Archive for January, 2010

SOME ASPECTS OF RUSSIAN TRANSLATION

Friday, January 29th, 2010

Russian translators are perfectly familiar with the controversies of Russian spelling rules. Nowadays the phonetic and grammatical principles are applied to define a complicated set of spelling rules. Some are related to the ‘relationship’ of series of vowels to hard/soft pairs of consonants. Voiced consonants are devoiced word-finally unless the next word begins with a voiced obstruent. Russian features a general assimilation of voicing and palatalization. The process of voicing assimilation applies across word boundaries when there is no pause between words. To be aware of those rules is crucial for a translator to avoid confusion and embarrassing mistakes.
Well, I have no intention today to explain all those rules as for a Russian translator they are pretty evident, and besides we remember the language and not the rules. We just use it, that’s all. But in my experience I still have some accidents in using commas or not; which punctuation mark belongs here or there.

Granted, in some “mechanical” cases commas are used in English where they aren’t in Russian, including: certain date renditions (“My daughter was born June 17, 1993.”); within large numbers (1,700,000); to introduce direct quotation (“He shouted, ‘Boo!’”); and in friendly letter salutations (“Dear friends,”).

In English, dependent clauses starting with “that,” “what,” “if,” “where,” “when” and the like DON’T want commas before them. And “because” doesn’t need a comma before it but “потому что” often does.

A subject clause, even a lengthy one, ordinarily doesn’t take a comma after it – although its translation into Russian probably will.

The “which” which starts a restrictive subordinate clause doesn’t need a comma. The point: a который clause in English should not produce a comma reaction.

So for me it means that every time I want to put a comma automatically I don’t do that. How cool is that? Although it works in English and in Russian I just have to follow my intuition.

RUSSIAN IS THE LANGUAGE OF SUFFIXES

Thursday, January 28th, 2010

Translating industry is found healthy. It means that demand for translators and interpreters is expected to grow by 15% in the coming year as globalization, the wars in Iraq and Afghanistan and the worldwide green movement spur demand for information in myriad languages.

E-mail, Skype and other technologies have opened the door to cross-cultural communications, but they alone cannot bridge the language gap.

I perfectly realize that there are a lot of us translators there. But there are quite a few real professionals. It’s not enough to simply speak another language. There is a wealth of knowledge and background you need in your area of specialty.

Translation is far more than words and also far more than the context of words and phrases. Very many different issues are involved. And the spelling has to be impeccable.

Some businesses try to save on translation fees by using free computer programs, but those don’t offer the quality needed to avoid stilted and often nonsensical results.
Slavic grammar is complex, and developed differently than in other Indo-European languages, which means that sentences have to be construed in a very different manner.

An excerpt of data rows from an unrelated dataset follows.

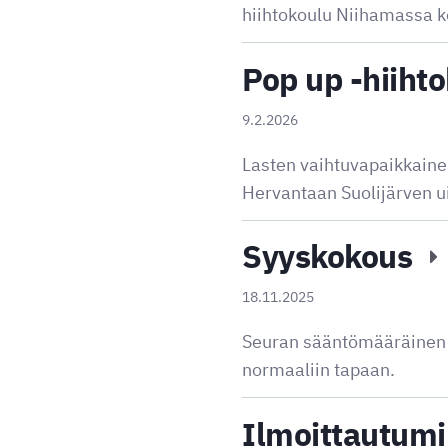
hiihtokoulu Niihamassa k
Pop up -hiiht
9.2.2026
Lasten vaihtuvapaikkaine
Hervantaan Suolijärven u
Syyskokous
18.11.2025
Seuran sääntömääräinen s
normaaliin tapaan.
Ilmoittautumi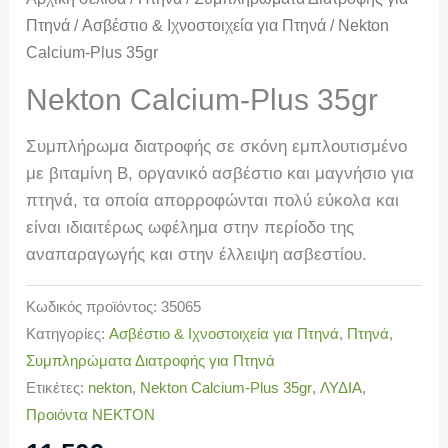
Πτηνά
/
Ασβέστιο & Ιχνοστοιχεία για Πτηνά
/ Nekton
Calcium-Plus 35gr
Nekton Calcium-Plus 35gr
Συμπλήρωμα διατροφής σε σκόνη εμπλουτισμένο
με βιταμίνη Β, οργανικό ασβέστιο και μαγνήσιο για
πτηνά, τα οποία απορροφώνται πολύ εύκολα και
είναι ιδιαιτέρως ωφέλημα στην περίοδο της
αναπαραγωγής και στην έλλειψη ασβεστίου.
Κωδικός προϊόντος:
35065
Κατηγορίες:
Ασβέστιο & Ιχνοστοιχεία για Πτηνά
,
Πτηνά
,
Συμπληρώματα Διατροφής για Πτηνά
Ετικέτες:
nekton
,
Nekton Calcium-Plus 35gr
,
ΛΥΔΙΑ
,
Προιόντα NEKTON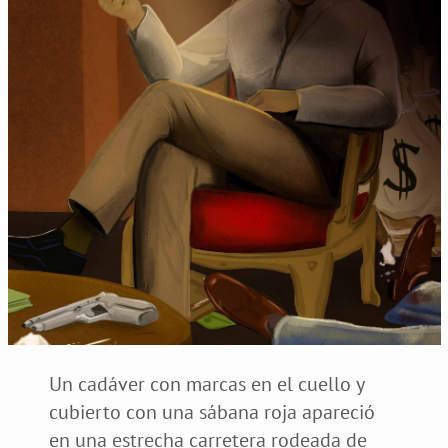
Un cadáver con marcas en el cuello y
cubierto con una sábana roja apareció
en una estrecha carretera rodeada de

The Russian language is full of words of intimacy or endearment. First, the Russian national character is expressive and emotional, and one aspect of it is that it has so many diminutive adjectives and nouns; second, the language itself offers a variety of ways to be expressive and emotional. One of them is suffixes. Russian is sometimes called the language of suffixes.

Russian suffixes express an extremely wide range of emotions and attitudes. They can produce words that are caressing, diminutive, familiar, vulgar or contemptuous.

Polish linguist Anna Wierzbicka studied the way Russian suffixes work with Russian personal names. She says the meanings expressed by names with suffixes are so rich and complex they cannot be represented by simple labels such as “affectionate” or “scornful”. Some are ambivalent.

The suffix -ka (as in Lenka) may express familiarity or “anti-respect” but it becomes diminutive and even caressing in Lenochka.

The suffix –ik/ok is used with diminutive connotation when used with masculine names, e.g. Vladik or Sashok.  People use it when they talk to small boys and till they approach adolescence.

In English, suffixes are rarer, and they are less expressive. Most commonly, standard short forms such as Tom or Bill are used with regard to people one knows well. Sometimes, such short forms are preferred by the person and are used officially like Jimmy or Billy.

Translators of fiction face enormous problems rendering the expressive range conveyed by Russian suffixes. The mysterious craft of translation: it has to emerge from the whole — one must see it as a whole, and love it as a whole.